**Task requirements:** Please print the whole listing below exactly as it stands.

**Stored data:**
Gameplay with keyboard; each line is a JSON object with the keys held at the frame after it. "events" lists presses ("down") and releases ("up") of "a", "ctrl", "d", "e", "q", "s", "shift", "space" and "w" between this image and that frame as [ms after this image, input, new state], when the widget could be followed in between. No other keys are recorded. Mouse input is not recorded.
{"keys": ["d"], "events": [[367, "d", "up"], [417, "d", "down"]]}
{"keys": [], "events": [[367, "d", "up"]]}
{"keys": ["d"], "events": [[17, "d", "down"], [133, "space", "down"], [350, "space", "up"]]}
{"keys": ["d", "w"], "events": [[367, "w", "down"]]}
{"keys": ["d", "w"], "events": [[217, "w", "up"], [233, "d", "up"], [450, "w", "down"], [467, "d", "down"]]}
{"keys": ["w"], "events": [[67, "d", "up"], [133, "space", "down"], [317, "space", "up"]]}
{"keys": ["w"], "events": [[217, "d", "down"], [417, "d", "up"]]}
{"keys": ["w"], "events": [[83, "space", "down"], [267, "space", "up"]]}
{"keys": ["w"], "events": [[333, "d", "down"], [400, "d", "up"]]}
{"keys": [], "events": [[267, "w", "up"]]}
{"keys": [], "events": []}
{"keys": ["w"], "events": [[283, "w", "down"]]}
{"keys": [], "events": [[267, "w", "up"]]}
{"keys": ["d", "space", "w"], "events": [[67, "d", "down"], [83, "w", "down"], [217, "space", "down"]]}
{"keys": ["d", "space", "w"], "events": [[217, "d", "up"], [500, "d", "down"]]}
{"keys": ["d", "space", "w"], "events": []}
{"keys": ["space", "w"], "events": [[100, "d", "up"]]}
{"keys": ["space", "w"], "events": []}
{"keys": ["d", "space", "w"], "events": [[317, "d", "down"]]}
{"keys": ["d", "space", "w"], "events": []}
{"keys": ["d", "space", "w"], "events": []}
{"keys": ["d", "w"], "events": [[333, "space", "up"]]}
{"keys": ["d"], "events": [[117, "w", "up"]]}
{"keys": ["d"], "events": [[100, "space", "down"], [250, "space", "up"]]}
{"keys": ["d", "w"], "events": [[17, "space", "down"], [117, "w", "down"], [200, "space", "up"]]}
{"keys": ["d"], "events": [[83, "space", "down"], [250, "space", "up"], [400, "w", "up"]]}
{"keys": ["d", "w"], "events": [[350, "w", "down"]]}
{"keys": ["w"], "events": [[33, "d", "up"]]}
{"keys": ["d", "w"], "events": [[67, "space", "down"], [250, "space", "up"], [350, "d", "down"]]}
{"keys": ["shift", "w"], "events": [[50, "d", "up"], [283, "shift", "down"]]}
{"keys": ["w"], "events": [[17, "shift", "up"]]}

**Problem solution:**
Gameplay with keyboard; each line is a JSON object with the keys held at the frame after it. "events" lists presses ("down") and releases ("up") of "a", "ctrl", "d", "e", "q", "s", "shift", "space" and "w" between this image and that frame as [ms after this image, input, new state], when the widget could be followed in between. No other keys are recorded. Mouse input is not recorded.
{"keys": ["d"], "events": [[367, "d", "up"], [417, "d", "down"]]}
{"keys": [], "events": [[367, "d", "up"]]}
{"keys": ["d"], "events": [[17, "d", "down"], [133, "space", "down"], [350, "space", "up"]]}
{"keys": ["d", "w"], "events": [[367, "w", "down"]]}
{"keys": ["d", "w"], "events": [[217, "w", "up"], [233, "d", "up"], [450, "w", "down"], [467, "d", "down"]]}
{"keys": ["w"], "events": [[67, "d", "up"], [133, "space", "down"], [317, "space", "up"]]}
{"keys": ["w"], "events": [[217, "d", "down"], [417, "d", "up"]]}
{"keys": ["w"], "events": [[83, "space", "down"], [267, "space", "up"]]}
{"keys": ["w"], "events": [[333, "d", "down"], [400, "d", "up"]]}
{"keys": [], "events": [[267, "w", "up"]]}
{"keys": [], "events": []}
{"keys": ["w"], "events": [[283, "w", "down"]]}
{"keys": [], "events": [[267, "w", "up"]]}
{"keys": ["d", "space", "w"], "events": [[67, "d", "down"], [83, "w", "down"], [217, "space", "down"]]}
{"keys": ["d", "space", "w"], "events": [[217, "d", "up"], [500, "d", "down"]]}
{"keys": ["d", "space", "w"], "events": []}
{"keys": ["space", "w"], "events": [[100, "d", "up"]]}
{"keys": ["space", "w"], "events": []}
{"keys": ["d", "space", "w"], "events": [[317, "d", "down"]]}
{"keys": ["d", "space", "w"], "events": []}
{"keys": ["d", "space", "w"], "events": []}
{"keys": ["d", "w"], "events": [[333, "space", "up"]]}
{"keys": ["d"], "events": [[117, "w", "up"]]}
{"keys": ["d"], "events": [[100, "space", "down"], [250, "space", "up"]]}
{"keys": ["d", "w"], "events": [[17, "space", "down"], [117, "w", "down"], [200, "space", "up"]]}
{"keys": ["d"], "events": [[83, "space", "down"], [250, "space", "up"], [400, "w", "up"]]}
{"keys": ["d", "w"], "events": [[350, "w", "down"]]}
{"keys": ["w"], "events": [[33, "d", "up"]]}
{"keys": ["d", "w"], "events": [[67, "space", "down"], [250, "space", "up"], [350, "d", "down"]]}
{"keys": ["shift", "w"], "events": [[50, "d", "up"], [283, "shift", "down"]]}
{"keys": ["w"], "events": [[17, "shift", "up"]]}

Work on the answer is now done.